33.3 Managing Risk Exposure

  • Nurses utilize risk assessment tools, such as the Triage Tool or Danger Assessment Tool, to readily identify potential violent patient behaviors.
  • Methods for mitigating violence include establishing a workplace culture of respect, receiving violence prevention training, implementing zero-violence workplace policies, and developing a framework for outcome reporting.
  • Some safety actions nurses can take include dressing safely, always being aware of their surroundings, and following de-escalation techniques, like establishing a calm environment or not using medical jargon when they speak.
  • Wearing proper personal protective equipment when there is potential exposure to chemicals, drugs, or communicable disease is the first step to preventing disease and bloodborne pathogen transmission.
  • Stress management strategies include promoting self-care and safety and seeking support from others or employee assistance programs.

33.4 Forensic Nursing

  • Forensic nurses often work in the emergency department and are specifically trained to examine patients who are victims of acts of violence or abuse.
  • A forensic nurse follows set protocols for collecting and preserving evidence.
  • Evidence collection involves collecting a thorough history, taking photographs, gathering samples, and completing the required documentation and a chain of custody form.
  • A SANE nurse is a forensic nurse who is trained in sexual assault examinations and gathering evidence and uses a SAECK to collect evidence samples from the patient.
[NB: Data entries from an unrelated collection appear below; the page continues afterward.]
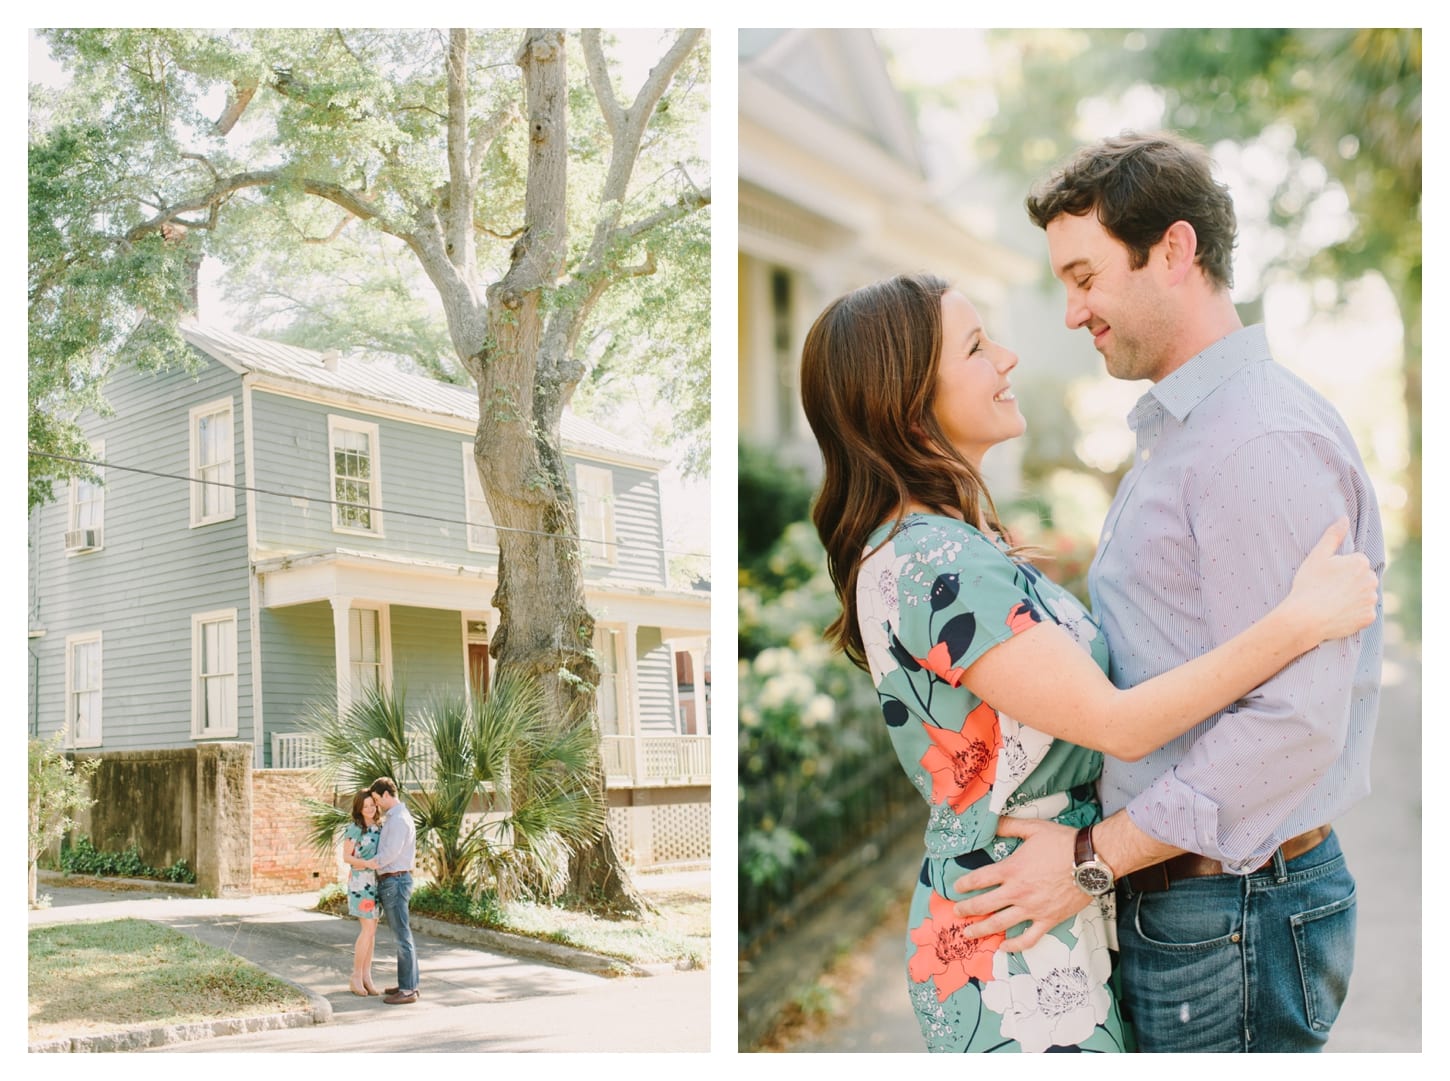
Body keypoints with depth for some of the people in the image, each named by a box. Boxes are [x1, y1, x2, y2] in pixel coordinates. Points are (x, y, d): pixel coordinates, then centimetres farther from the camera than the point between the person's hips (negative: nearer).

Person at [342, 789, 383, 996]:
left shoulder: (378, 828, 11)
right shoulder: (354, 828, -7)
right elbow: (346, 857, -8)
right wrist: (366, 863, -22)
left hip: (376, 881, 6)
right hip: (360, 881, -6)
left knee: (371, 930, 6)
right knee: (368, 929, -9)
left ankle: (367, 976, 10)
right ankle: (356, 977, 0)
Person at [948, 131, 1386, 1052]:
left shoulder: (1265, 442, -19)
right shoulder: (1179, 433, 14)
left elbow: (1294, 722, -25)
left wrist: (1094, 858, -20)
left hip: (1231, 919, -9)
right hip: (1173, 899, 9)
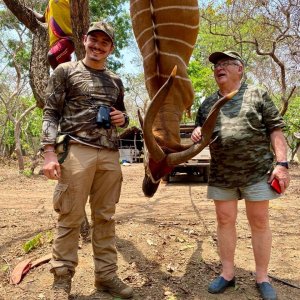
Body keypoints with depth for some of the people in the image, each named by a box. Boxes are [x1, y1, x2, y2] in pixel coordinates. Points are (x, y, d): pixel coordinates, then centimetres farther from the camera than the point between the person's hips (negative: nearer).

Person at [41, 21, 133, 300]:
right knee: (70, 218, -2)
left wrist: (122, 118, 3)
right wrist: (49, 153, -12)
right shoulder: (65, 71, 6)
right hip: (76, 150, -4)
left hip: (110, 154, 5)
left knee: (105, 217, 8)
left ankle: (106, 275, 18)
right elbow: (50, 114, -1)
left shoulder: (116, 81, 19)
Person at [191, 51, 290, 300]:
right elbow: (199, 135, 19)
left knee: (259, 222, 5)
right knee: (225, 221, 8)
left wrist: (282, 163, -12)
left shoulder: (257, 95, 2)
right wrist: (196, 135, -6)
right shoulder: (207, 104, 12)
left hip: (257, 171, -3)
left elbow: (275, 130, -2)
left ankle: (262, 277, 19)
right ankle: (227, 273, 22)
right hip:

33.5 Transferring from the Emergency Department

  • The framework for optimal discharge planning is an ongoing process, including initial screening, care coordination, and post-discharge follow-up.
  • Health-care organizations must continuously re-evaluate their best practices for patient transfers. ED team members and nurses must appropriately triage patients and assign their acuity level.
  • Nurses must ensure that patients are stable prior to transfer. Vital signs should be stable, orders and diagnostic tests should be completed, medications should be administered, and continuous infusions and drains/lines should be inserted, as needed.
  • The SBAR tool is the recommended tool for nurses to utilize during patient transfer to communicate effectively and concisely.
  • Nurses should review follow-up instructions with patients about their discharge care and signs and symptoms of worsening conditions.
  • Determining the patient’s social determinants of health that can affect the patient’s care after discharge.